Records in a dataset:
┌──
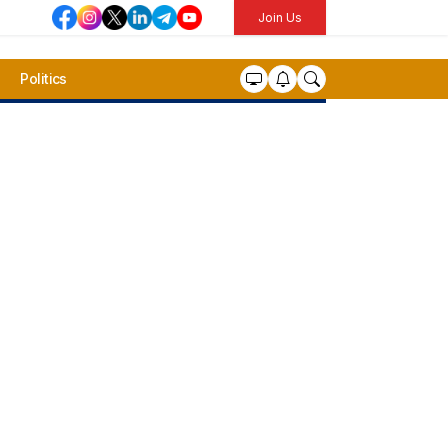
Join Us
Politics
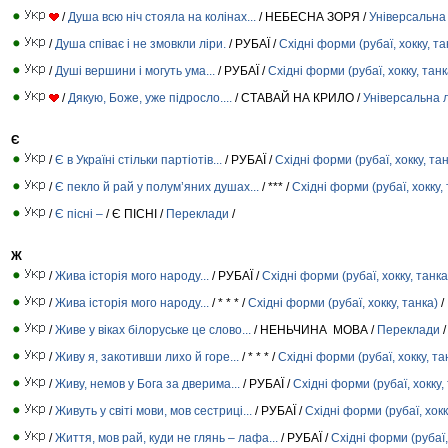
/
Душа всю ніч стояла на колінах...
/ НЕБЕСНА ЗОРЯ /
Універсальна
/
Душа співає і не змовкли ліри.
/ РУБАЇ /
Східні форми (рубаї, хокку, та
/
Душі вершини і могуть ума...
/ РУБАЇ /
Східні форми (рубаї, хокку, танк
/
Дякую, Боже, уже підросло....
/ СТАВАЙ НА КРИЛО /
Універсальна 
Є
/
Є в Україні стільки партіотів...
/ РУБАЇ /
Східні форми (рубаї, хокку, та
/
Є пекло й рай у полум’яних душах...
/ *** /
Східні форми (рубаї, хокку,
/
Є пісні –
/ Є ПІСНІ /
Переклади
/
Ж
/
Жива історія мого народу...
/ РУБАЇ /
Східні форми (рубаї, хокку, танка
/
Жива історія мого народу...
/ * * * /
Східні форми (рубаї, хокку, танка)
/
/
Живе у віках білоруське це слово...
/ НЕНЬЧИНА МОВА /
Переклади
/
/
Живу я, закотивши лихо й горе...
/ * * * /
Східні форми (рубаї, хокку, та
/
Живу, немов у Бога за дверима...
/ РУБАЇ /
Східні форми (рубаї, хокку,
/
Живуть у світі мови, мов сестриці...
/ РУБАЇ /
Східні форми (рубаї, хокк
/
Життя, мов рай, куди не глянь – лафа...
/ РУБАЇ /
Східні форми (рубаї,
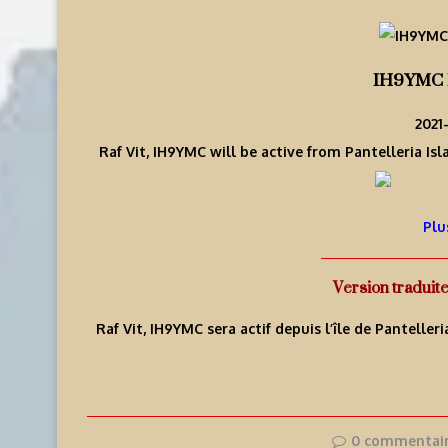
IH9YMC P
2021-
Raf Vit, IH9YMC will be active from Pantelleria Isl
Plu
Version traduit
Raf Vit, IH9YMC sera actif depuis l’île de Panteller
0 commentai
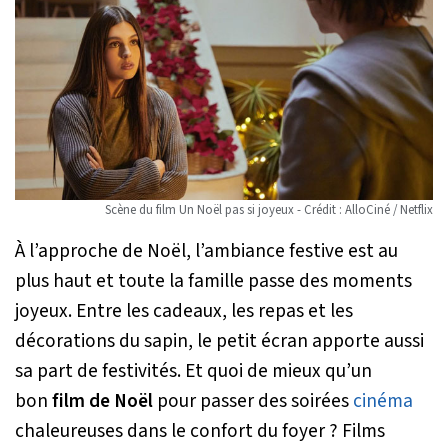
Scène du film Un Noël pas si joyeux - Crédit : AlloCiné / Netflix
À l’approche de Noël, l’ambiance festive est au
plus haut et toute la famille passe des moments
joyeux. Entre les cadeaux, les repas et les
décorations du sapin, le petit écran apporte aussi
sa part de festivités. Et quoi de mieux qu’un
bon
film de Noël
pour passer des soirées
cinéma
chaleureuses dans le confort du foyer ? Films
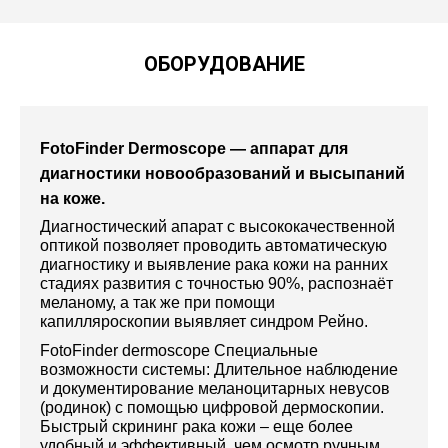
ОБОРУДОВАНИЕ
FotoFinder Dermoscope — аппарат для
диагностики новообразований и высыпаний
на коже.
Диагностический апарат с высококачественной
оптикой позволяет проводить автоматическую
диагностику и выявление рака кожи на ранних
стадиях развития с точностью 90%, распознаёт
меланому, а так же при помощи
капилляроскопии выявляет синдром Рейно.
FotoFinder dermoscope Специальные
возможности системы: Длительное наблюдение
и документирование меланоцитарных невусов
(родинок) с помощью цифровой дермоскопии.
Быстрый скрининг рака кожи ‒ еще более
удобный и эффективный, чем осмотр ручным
└──
WHAT YOU ARE ASKED TO DO:
Pick out every line of the data above that contains the word "кожи", matching case exactly.

EXERCISE RESULT:
диагностику и выявление рака кожи на ранних
Быстрый скрининг рака кожи ‒ еще более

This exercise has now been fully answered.